As we’ve seen in the past year, the world is changing - and so is the luxury consumer. This is due to a number of factors; new sensibilities, new technology and changing circumstances.
The revolution that digital set in motion has only been sped up by the Covid-19 pandemic. This is obviously unprecedented and has forced brands to re-evaluate the core aspects of their luxury marketing strategy in order to reach a new wave of consumers.
Historically, brands had been resistant to the call of digital; they feared losing control of their brand image while the internet ran counter to their values, signalling instead mass appeal, accessibility and availability. Subsequently, it took a brand Prada until 2007 to create a website.
Who is today’s luxury consumer?
A key aspect of the revolution is due to the new wave of luxury consumers, who are increasingly digital natives (younger-Millennials and Generation Z), not knowing much of life before the internet.
Previous luxury consumer demographics with spending power (Generations X and Y) are now increasingly facing the harsh reality of mortgages, parenthood, children at universities, ageing parents. In other words, all those life changing things that arguably take up a lot of attention and spare cash.
Younger millennials and Generation Z have a very different set of values and are now starting to enter the workforce meaning that they increasingly have the spending power brands will want to secure. As a result, luxury consumer behaviour is changing.
GlobalWebIndex’s luxury consumer insights research has outlined three key types of consumers, brands should be seeking. Those that treat themselves regularly, those who do so occasionally and those that regularly gift for others.
Obviously those who treat themselves regularly would be the optimum consumer to target and their research finds that the 25-34 age group makes up 35%, and 35-44, 33% of this type of audience. While it’s the 16 -24 year old audience that makes up the lion’s share for gifts and occasional treaters.
What do luxury consumers want?
While some characteristics remain the same - these people are empowered, highly demanding, convenience-driven, time-poor, informed and knowledgeable - some values have shifted. This generation wants better from their brands from equality to the environment.
For regular treaters, branded luxury buying is still important, but they also highly value experiences and travel, which reflects a desire for uniqueness - naturally fuelled by social media.
The idea of “luxury” therefore is evolving; moving away from its most traditional sense of glitz, overt, out-of-reach and “high-touch”.

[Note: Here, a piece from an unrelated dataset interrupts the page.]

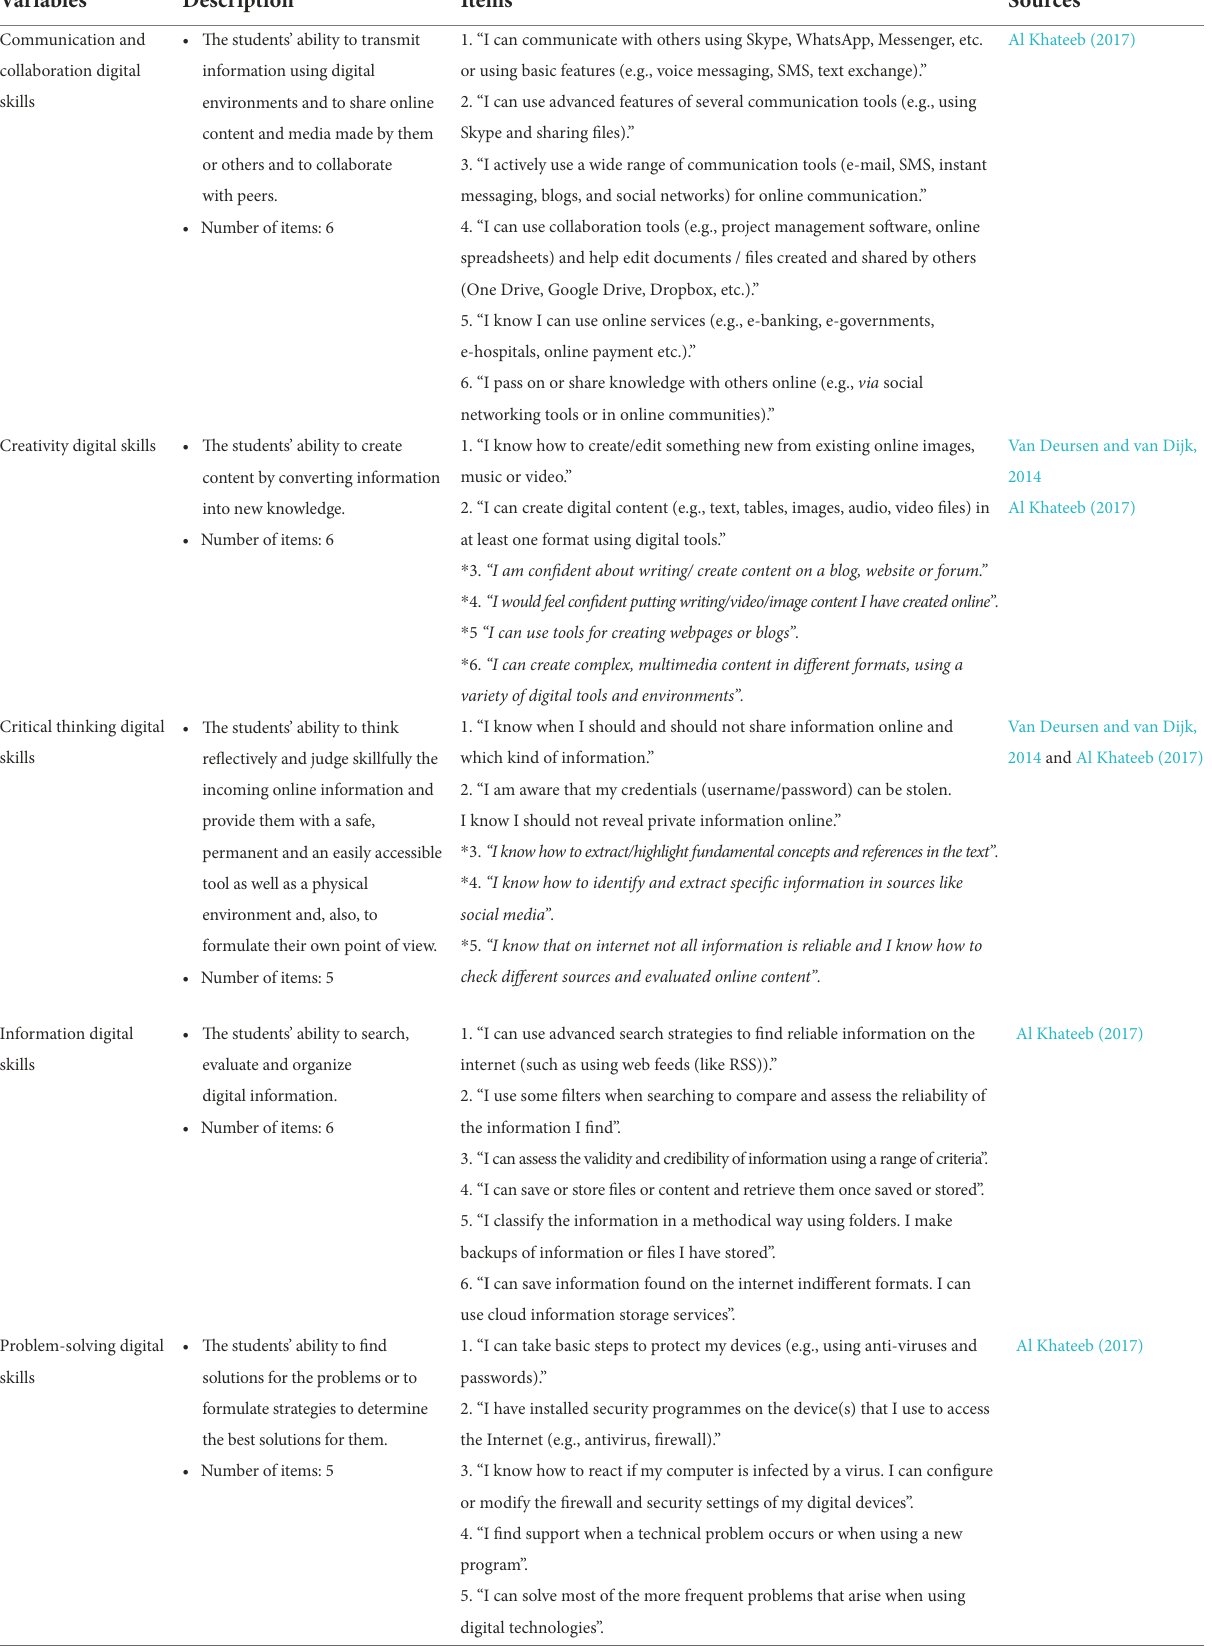
TABLE 1 Description of the variables.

All three types of this new target audience are looking for ‘affordable’ luxury and are researching and comparison prices before they buy. Brands have to work harder therefore.
How must brands react?
There are new demands on luxury brands therefore. While a very traditional set of brand values and authenticity are still key - these new consumers are still looking for their purchases to say something and reflect well on them, but they also have a number of new expectations.

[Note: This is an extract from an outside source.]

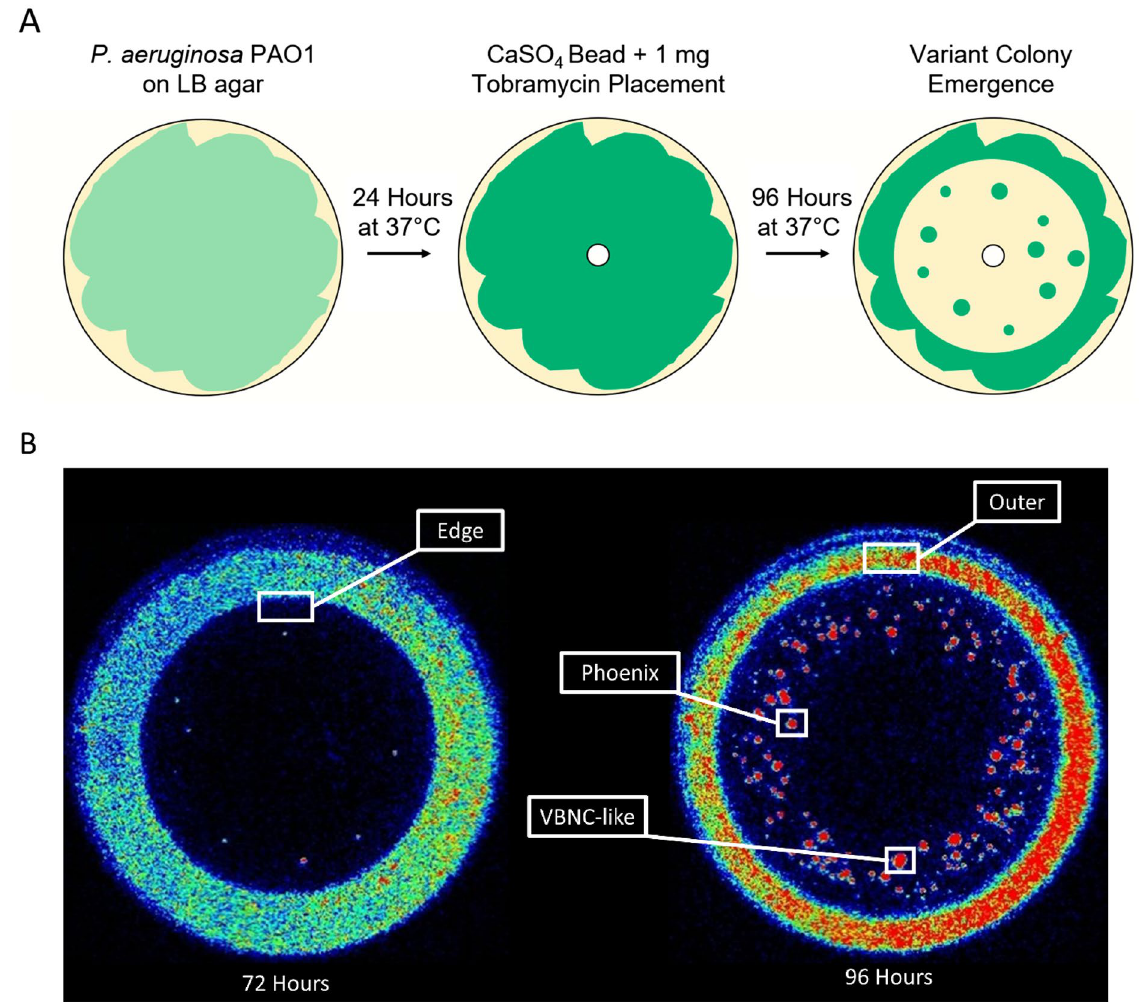
Figure 1. Isolation of P. aeruginosa colony variants for assaying the genome and gene expression. ( A ) Diagram of the experimental methods for obtaining variant colony emergence for P. aeruginosa PAO1 with tobramycin. ( B ) In vitro imaging system (IVIS) images of representative phoenix colony plates show areas of bacterial sampling. Seventy-two hours post tobramycin bead placement, samples were taken from the edge of the zone of clearance (ZOC) where phoenix colonies would be expected to arise the following day after continued incubation. Ninety-six hours post tobramycin bead placement, samples were taken from phoenix colonies, VBNC-like colonies, and the outer background lawn. Additionally, samples were taken from bacterial lawns grown for 72 h that had not been exposed to antibiotics to be used as comparative controls. Red indicates high levels of metabolic activity, blue indicates low levels of metabolic activity, black indicates no metabolic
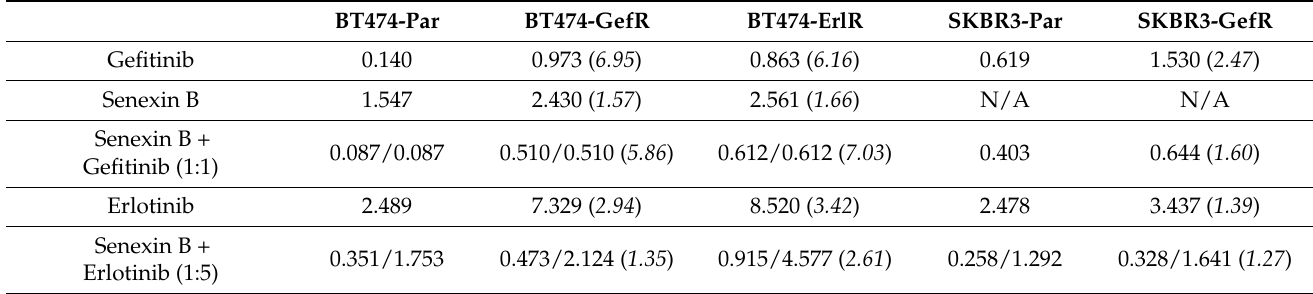
Figure 3. Effects of gefitinib and erlotinib alone and in combination with Senexin B in parental and gefitinib- or erlotinib- adapted BT474 cells. ( A – C ). Effects of 7-day treatment with gefitinib (GEF) and senexin B (SNXB), alone or in 1:1 combination, in parental ( A ), gefitinib-adapted ( B ), and erlotinib-adapted ( C ) BT474 cells. ( D – F ). Effects of 7-day treatment with erlotinib (ERLO) and senexin B, alone or in 5:1 combination, in parental ( D ), gefitinib-adapted ( E ), and erlotinib-adapted ( F ) BT474 cells. Data shown as mean ± SEM of six replicate measurements. Combination index (CI) values at IC50 concentrations are shown in lower left corner of each graph. Table 1. IC 50 values ( µ M) for parental and gefitinib- or erlotinib-adapted cell populations in 7-day growth inhibition assays shown in Figures 3 and 4. In case of drug combinations, IC 50 values are shown for each drug; fold change in IC 50 relative to parental cells shown in parentheses ( italicized ). IC50 values for senexin B in SKBR3 cells could not be determined due to the low extent of growth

Occasional treaters still rate high-quality (78% say they most expect this from a brand) and great customer service (60% rate this) but those that buy for themselves regularly are looking for stories and narratives behind the brand (29%); a strong online presence (28%) and immersive advertising or experiences (21%).
The underlying watchwords for all luxury consumers are authenticity and experience.

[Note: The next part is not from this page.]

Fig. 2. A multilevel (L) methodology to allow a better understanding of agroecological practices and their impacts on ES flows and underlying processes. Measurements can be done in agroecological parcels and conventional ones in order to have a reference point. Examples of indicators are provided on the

As a result, brands are starting to shape their marketing around four key areas: storytelling, creativity in digital marketing (to sync with on- and offline experiences) and personalised communications all underpinned by robust data insight.
Luxury consumers and the pandemic
These new approaches have only been fast-tracked by the pandemic, which has seen luxury brands forced into another wave of revolution or innovation (depending on which side of the fence you sit).
But with all brands shifting their attention to the digital space, it’s led to a number of problems; higher cost of advertising, lower conversion rates and lots and lots of luxury content.